● What to work on:
a - Reproduce word for word the portion of the CWU Dining Services passage starting with "When Dean Masuccio" and going on through "Masuccio saw more.".
b - In two sentences, summarize the CWU Dining Services passage.

● Passage shown:
--- START ---
When Dean Masuccio arrived on Central Washington University’s Ellensburg campus to lead the dining services team in fall 2018, what he found was, well … a foodservice operation. It served its purpose; it served its food.
But Masuccio saw more.
What he wanted to create was an operation not set apart from CWU’s educational objectives, but rather a key aspect of the campus experience.
The changes started small and grew over time, culminating in major updates to CWU Dining Services’ core purpose. Now their mission is “to nourish the body and mind of the campus community,” and their vision is “to be a key campus partner in promoting the growth of CWU’s diverse community through culinary and educational experiences.”
For Masuccio, “we’re not a food and beverage provider; we’re here to support the students through fantastic experiences,” he says. “We shared that message far and wide to the staff and campus community, because that kind of philosophy is all about relationships.”
CWU Dining Services built robust relationships with student organizations, soliciting feedback on concepts and menu items at its four main dining facilities, eight cafes and three markets. These conversations helped fuel plans for two new concepts, Fresh Bar and Panini.
--- END ---
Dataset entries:
--- START ---
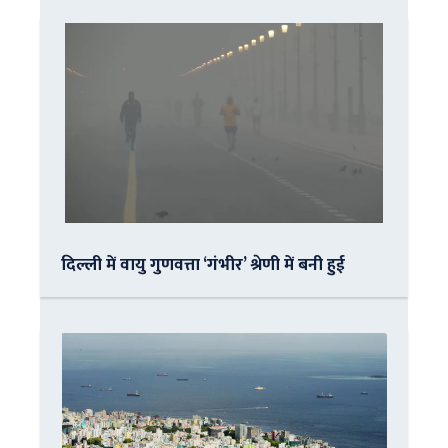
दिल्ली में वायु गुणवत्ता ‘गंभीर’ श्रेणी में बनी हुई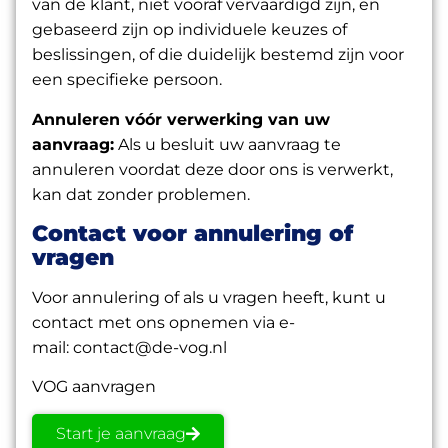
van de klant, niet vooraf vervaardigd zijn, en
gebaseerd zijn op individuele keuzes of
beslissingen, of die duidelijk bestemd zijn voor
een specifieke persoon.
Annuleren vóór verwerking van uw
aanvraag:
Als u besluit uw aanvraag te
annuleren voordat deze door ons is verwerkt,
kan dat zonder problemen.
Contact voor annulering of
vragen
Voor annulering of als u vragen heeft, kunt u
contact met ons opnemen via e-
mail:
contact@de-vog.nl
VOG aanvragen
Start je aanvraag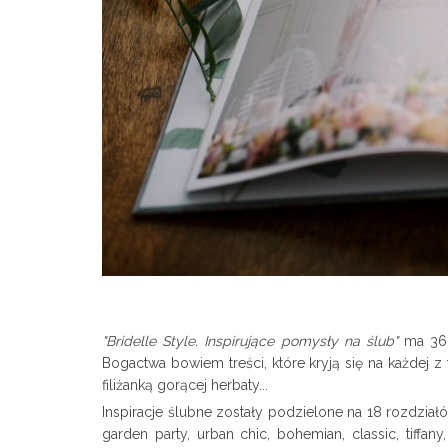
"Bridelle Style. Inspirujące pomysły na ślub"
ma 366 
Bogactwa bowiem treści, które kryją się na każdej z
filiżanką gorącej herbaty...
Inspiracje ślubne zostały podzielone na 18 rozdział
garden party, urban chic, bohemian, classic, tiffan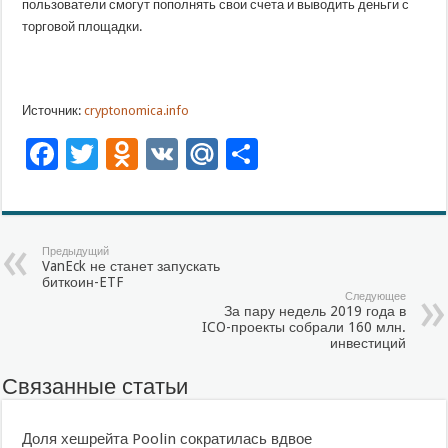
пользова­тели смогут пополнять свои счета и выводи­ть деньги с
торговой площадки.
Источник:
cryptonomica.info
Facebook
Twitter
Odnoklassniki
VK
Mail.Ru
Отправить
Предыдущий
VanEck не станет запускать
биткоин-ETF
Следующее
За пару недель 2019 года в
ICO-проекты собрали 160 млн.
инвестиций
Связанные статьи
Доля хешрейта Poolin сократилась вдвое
--- END ---
--- START ---
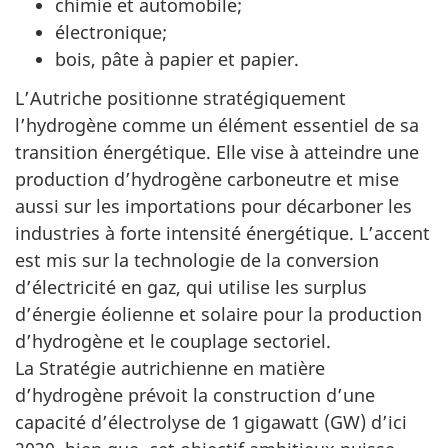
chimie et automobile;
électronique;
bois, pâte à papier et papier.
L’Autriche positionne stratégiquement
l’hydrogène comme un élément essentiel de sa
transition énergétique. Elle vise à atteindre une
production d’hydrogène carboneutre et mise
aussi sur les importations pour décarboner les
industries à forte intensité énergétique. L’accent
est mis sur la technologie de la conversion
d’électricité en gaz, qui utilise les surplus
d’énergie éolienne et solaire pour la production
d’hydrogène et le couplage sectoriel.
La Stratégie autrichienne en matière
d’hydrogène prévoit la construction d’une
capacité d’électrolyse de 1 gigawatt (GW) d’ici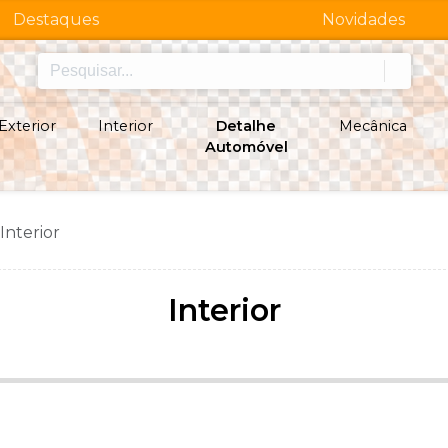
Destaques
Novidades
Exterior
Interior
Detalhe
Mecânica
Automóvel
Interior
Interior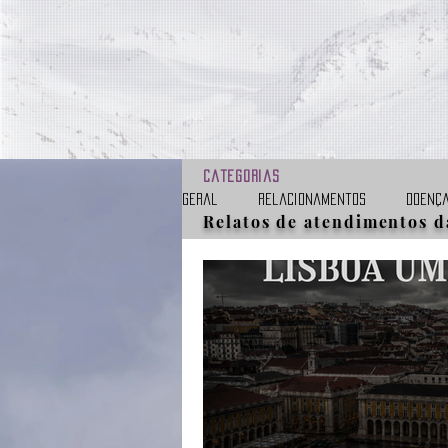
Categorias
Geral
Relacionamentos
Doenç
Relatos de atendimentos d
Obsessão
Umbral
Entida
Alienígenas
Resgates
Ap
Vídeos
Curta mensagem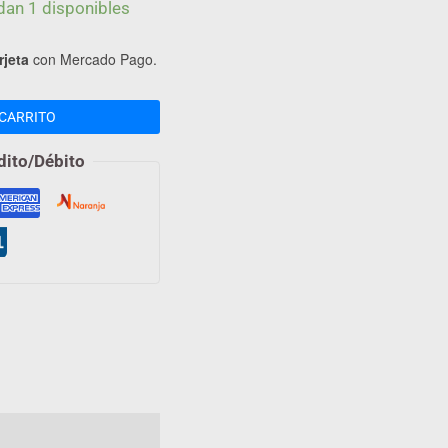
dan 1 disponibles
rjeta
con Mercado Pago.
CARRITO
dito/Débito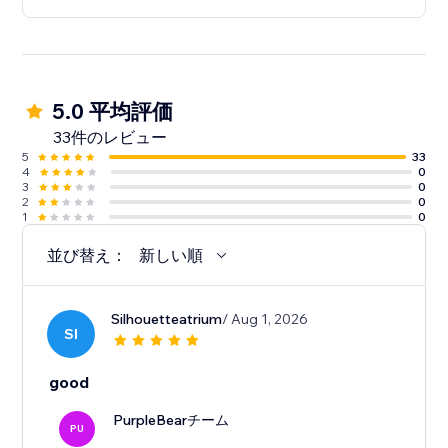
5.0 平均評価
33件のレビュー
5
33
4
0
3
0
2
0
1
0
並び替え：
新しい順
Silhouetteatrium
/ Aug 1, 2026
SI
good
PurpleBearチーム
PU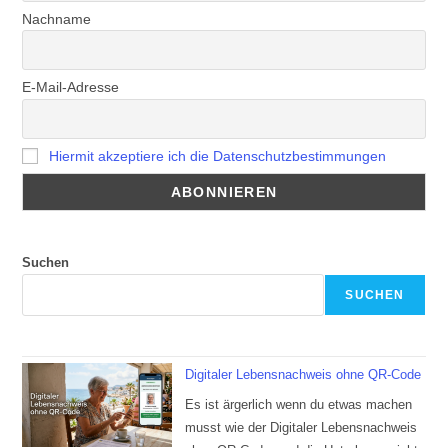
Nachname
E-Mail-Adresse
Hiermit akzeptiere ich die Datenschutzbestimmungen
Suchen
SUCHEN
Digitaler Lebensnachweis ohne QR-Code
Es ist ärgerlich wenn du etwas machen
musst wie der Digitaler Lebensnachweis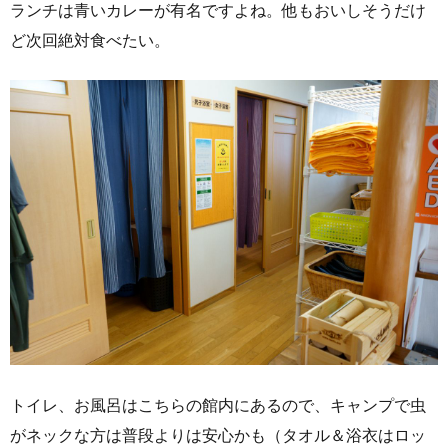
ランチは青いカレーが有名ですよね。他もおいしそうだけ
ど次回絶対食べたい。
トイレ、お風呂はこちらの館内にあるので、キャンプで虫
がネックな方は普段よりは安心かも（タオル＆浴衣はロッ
--- END ---
--- START ---
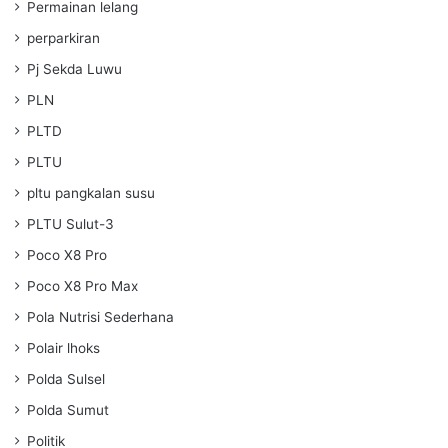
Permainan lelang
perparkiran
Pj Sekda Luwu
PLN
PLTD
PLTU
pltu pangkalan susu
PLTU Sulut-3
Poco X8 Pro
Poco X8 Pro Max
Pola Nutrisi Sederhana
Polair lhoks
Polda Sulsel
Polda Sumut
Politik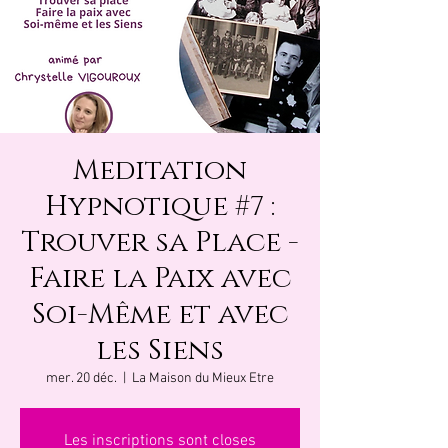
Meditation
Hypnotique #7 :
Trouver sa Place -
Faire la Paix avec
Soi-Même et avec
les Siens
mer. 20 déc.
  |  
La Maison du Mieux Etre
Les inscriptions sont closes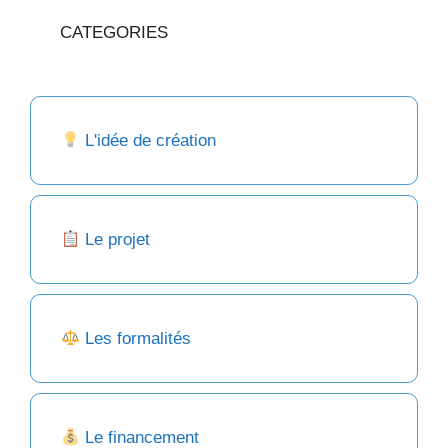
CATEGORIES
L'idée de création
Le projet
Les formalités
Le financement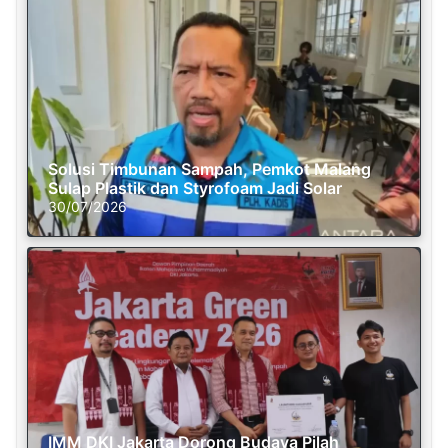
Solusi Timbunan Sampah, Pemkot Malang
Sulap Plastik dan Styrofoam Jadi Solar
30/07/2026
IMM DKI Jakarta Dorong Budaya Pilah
--- END ---
● Responses by item number:
a -
When Dean Masuccio arrived on Central Washington University’s Ellensburg campus to lead the dining services team in fall 2018, what he found was, well … a foodservice operation. It served its purpose; it served its food.
But Masuccio saw more.

b - Dean Masuccio, who arrived in fall 2018 to lead dining services at Central Washington University's Ellensburg campus, wanted the operation to be a key aspect of the campus experience rather than set apart from the university's educational objectives. Changes that started small culminated in a new mission and vision for CWU Dining Services, which built relationships with student organizations whose feedback helped fuel plans for two new concepts, Fresh Bar and Panini.